I had three chairs in my house;
one for solitude,
two for friendship,
three for society.
Henry David Thoreau, Walden

Look at this shit.

Emerson Street, Palo Alto. A driveway. And in that driveway, a lineup of chairs that looks like someone staged an intervention for ergonomic seating and nobody showed up.

They’re just standing there, office chairs, stools, the forgotten furniture of knowledge workers who’ve moved on to standing desks or yoga balls or whatever the hell comes after you’ve optimized your lumbar support into oblivion. No “Free” sign. No prices scrawled on cardboard. No explanation whatsoever. Just chairs. Waiting.

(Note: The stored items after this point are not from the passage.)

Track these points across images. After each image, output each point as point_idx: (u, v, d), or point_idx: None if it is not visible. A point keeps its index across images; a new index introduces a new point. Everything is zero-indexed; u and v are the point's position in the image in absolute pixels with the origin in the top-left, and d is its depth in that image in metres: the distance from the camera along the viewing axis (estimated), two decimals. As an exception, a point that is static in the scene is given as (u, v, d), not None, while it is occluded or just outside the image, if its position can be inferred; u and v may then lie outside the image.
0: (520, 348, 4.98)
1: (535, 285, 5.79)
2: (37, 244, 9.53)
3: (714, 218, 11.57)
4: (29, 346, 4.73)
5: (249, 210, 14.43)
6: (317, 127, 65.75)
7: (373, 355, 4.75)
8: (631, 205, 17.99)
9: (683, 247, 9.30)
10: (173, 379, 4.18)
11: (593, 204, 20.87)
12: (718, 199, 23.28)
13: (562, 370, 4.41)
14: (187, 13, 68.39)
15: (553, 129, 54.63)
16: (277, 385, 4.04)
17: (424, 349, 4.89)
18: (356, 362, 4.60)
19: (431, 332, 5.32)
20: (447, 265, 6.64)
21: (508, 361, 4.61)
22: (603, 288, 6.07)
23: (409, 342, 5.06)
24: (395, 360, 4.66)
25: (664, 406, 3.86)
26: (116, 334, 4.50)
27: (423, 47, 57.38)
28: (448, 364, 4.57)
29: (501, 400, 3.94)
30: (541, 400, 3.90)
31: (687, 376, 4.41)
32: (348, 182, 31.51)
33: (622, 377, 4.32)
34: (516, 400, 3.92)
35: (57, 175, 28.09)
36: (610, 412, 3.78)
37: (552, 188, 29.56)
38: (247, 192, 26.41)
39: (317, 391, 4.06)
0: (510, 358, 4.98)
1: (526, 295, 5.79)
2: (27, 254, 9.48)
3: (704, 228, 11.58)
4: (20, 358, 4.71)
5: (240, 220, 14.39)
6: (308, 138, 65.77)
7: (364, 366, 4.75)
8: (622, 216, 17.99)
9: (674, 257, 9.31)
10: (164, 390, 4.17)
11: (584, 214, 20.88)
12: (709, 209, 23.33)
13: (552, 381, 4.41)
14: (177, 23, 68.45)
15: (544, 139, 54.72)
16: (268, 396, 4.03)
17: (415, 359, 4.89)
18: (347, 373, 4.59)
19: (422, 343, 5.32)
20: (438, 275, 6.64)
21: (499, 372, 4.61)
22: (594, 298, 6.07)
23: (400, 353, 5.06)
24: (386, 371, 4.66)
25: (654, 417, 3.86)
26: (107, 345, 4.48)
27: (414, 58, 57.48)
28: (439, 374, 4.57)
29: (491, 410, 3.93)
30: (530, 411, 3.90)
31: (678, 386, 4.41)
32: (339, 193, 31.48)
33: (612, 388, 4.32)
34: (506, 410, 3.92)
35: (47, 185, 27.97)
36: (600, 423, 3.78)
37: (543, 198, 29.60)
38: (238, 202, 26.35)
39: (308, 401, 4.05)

Emerson Street, Palo Alto, Disruption Town, Chairs, Leica, photojournalism

This is pure Ionesco. This is The Chairs relocated from Paris to Silicon Valley, where the absurdist playwright’s fever dream becomes someone’s actual Tuesday afternoon. In his play, an old couple spends ninety minutes arranging chairs for invisible guests who never arrive, building toward a message that’s never delivered. Here on Emerson Street, we’ve skipped straight to the punchline: the chairs themselves, arranged with mysterious purpose, tagged with numbers that signify nothing, existing in a void between utility and disposal.

Who did this? Some engineer who finally cracked? A startup that pivoted into oblivion? Did they sit in these chairs while building the future, coding the disruption, only to discover the future didn’t need their asses in seats anymore?

The photograph captures it perfectly, this quiet surrealism that Palo Alto has mastered. The absurd isn’t performed here; it’s ambient. It’s in the air like eucalyptus pollen. Ionesco would recognize this immediately: objects multiplying beyond reason, systems that organize chaos into more chaos, the creeping sensation that meaning has evacuated the premises but left the furniture behind.
Thoreau said he had three chairs: one for solitude, two for friendship, three for society.

These people need a dozen just to process the void.

That’s not philosophy. That’s Palo Alto.